I’m not saying it will be easy to be “defiant” in the face of such pressures. Women “over a certain age” will be strongly pressured and coerced into having tests and screens to see if their babies are affected. All women, regardless of age, will be pressured into having an abortion or pre-term induction if the test results indicate that the baby has a defect. Sometimes even minor, correctable defects like a cleft lip or cleft palate will send some women to an abortionist. But when the baby has a genetic condition or severe heart problems or anencephaly, the pressure to abort will be very strong. It is almost assumed that you will abort — by your doctors, and perhaps your friends and your family — such as what happened to a woman whose blog I happened across. She is currently pregnant with a daughter with congenital diaphragmatic hernia, which may kill her soon after she is born. The woman needed support, and her mom and dad both told her to have an abortion. But she is choosing to let her daughter live as long as possible, and is going to love her as long as possible. I admire her.
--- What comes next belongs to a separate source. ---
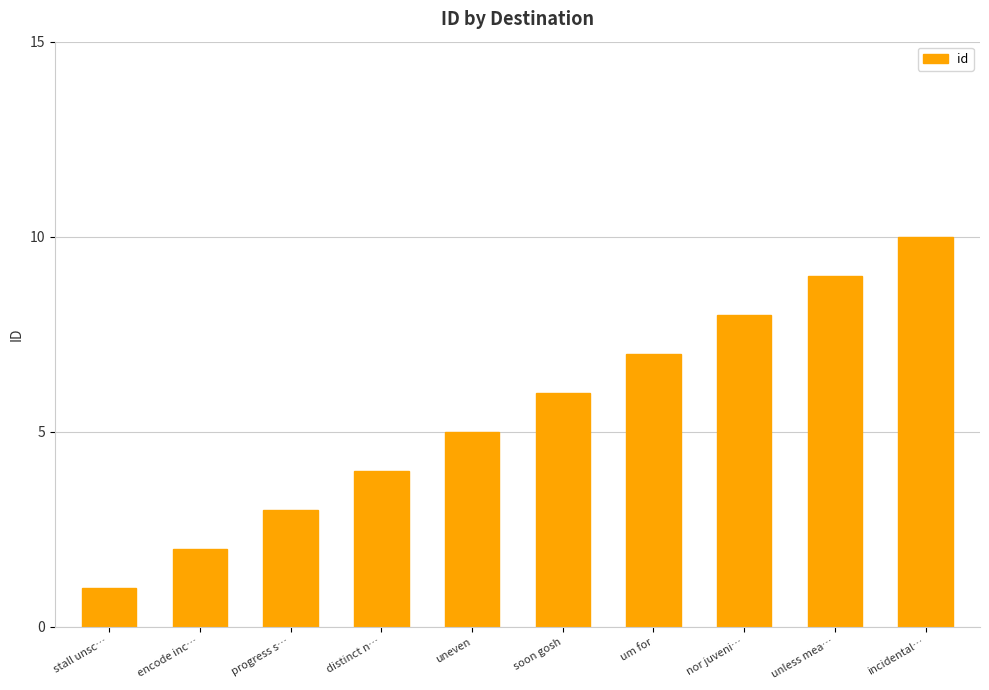

Rank the categories by value from highest to lowest.

incidental…, unless mea…, nor juveni…, um for, soon gosh, uneven, distinct n…, progress s…, encode inc…, stall unsc…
If you have been given a poor prenatal diagnosis, you need to consider all your options. There are many support groups, especially on-line, that you can talk to as you go through this. Abortion is not the only answer. Even if you think you cannot raise a child with a disability, there are many families who will adopt special-needs children. Here is one such organization with over 200 families waiting to adopt a child with Down Syndrome. Over on the Real Choice blog, there is a list of websites (below the list of posts, in the right-hand column) that are geared towards helping families when they have been given a negative diagnosis — some are for specific ailments, like Trisomy 13 or Trisomy 18; while others are for all conditions, including being pregnant with cancer, and how to support a friend who has been given a poor prognosis for her baby.